Somehow, I wanted to combine the entire package into a single copyright for ‘Silver & Leather’ – including the CD. Now that ISBN numbers are assigned, I can proceed with the single copyright for the “published” collection.
What are some of the marketing techniques you use to get your book noticed?
I started with teasers about the release date and progress of the project on Facebook. I then issued a pre-release package of materials to select individuals encouraging them to provide feedback to firstname.lastname@example.org and to share the materials with family & friends.
Finally, I created a special workbook edition of ‘Silver & Leather’ designed specifically for my #1 target audience – musical composers. My distributor & I have a lot of great marketing ideas and will have the 2012 plan in place by the end of January.
Who proofread and edited your book for you?
I did the editing myself – never again – a very time consuming and inefficient process that I’m sure didn’t catch all the details it needed to. As far as the research of names, dates, and events called out in the author notes and song lyrics, they were checked by the new internet research company www.onlythefactsman.com.
Are you considering writing a second book? How did you get on Amazon? How did you get an ISBN number?
I have plenty of ideas for a second project but will probably spend most of 2012 promoting ‘Silver & Leather”

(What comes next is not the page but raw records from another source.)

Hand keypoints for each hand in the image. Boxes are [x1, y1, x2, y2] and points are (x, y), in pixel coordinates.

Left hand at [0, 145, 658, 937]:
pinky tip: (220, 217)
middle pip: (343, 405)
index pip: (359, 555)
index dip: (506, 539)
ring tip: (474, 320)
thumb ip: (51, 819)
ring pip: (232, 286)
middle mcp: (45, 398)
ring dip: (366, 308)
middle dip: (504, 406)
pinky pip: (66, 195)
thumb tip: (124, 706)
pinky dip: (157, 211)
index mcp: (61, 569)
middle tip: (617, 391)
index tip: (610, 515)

I was very fortunate to partner with the well-established, highly rated, Amazon seller, insight_media, who is currently the exclusive distributor for ‘Silver & Leather’s’ hardcover edition, special workbook edition, and electronic edition; insight_media specializes in books and CD’s.

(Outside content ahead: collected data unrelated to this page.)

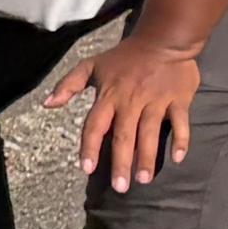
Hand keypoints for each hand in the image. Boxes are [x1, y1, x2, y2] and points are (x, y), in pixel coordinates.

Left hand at [47, 35, 201, 192]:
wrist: (163, 40)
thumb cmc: (124, 57)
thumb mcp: (91, 65)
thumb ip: (68, 85)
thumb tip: (47, 104)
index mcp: (109, 95)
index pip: (95, 125)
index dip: (90, 146)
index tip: (86, 168)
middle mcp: (131, 101)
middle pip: (124, 135)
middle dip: (121, 162)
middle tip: (120, 187)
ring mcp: (156, 101)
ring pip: (150, 133)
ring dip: (147, 157)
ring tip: (143, 179)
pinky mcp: (178, 100)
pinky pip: (180, 123)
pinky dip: (180, 140)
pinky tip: (177, 158)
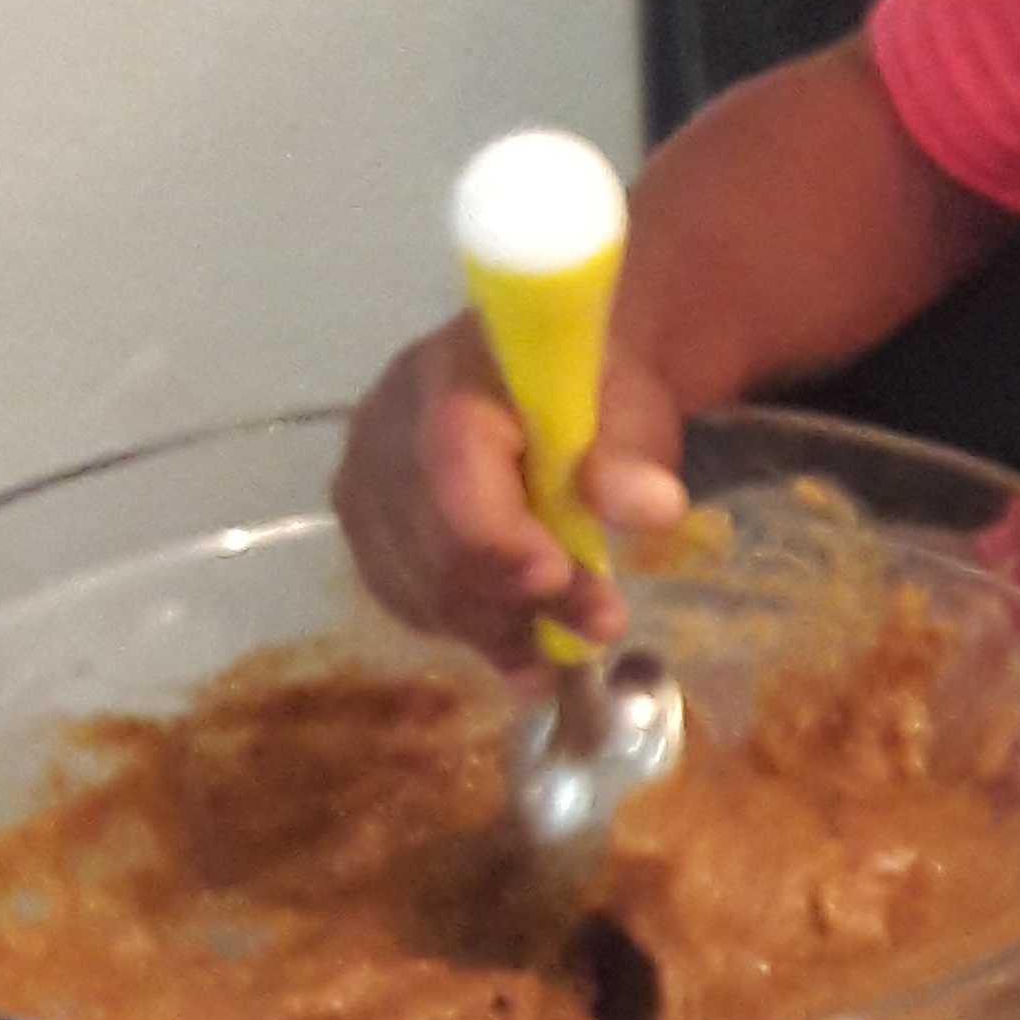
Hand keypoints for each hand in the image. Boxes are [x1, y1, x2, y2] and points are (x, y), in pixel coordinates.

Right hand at [332, 316, 688, 665]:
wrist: (545, 390)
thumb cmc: (588, 390)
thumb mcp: (630, 401)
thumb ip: (635, 450)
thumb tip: (652, 508)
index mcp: (449, 372)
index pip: (450, 463)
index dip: (495, 535)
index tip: (556, 576)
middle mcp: (386, 428)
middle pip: (432, 542)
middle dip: (518, 598)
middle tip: (603, 621)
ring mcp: (367, 486)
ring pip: (419, 587)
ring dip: (504, 628)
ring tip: (579, 637)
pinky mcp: (371, 535)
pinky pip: (410, 603)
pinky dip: (477, 634)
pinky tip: (531, 647)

No book critic, retail or online book outlet, library, or school is going to recognize your work without an ISBN number (along with a bar-code, indicating the retail price) assigned to each edition; this serves to clearly identify the details (like binding & number of pages) of your book for the buyers’ information.
ISBN numbers and bar-codes are sold to publishers. In my case I self-published (Gembolalyrics.com) and purchased a block of 10 ISBN numbers and three bar-codes from Bowker (an authorized broker company); as far as I know, this is the only place you can get an ISBN in the United States. If you have a publisher, they will probably have a number & barcode for you.
Is there anything that you would like to share that I didn’t ask regarding the process of writing a book and getting it published for sale?
I just want to say thank you to LoTempioLaw.com for the interview and suggest we get together again in a year to see how the marketing plans have worked out.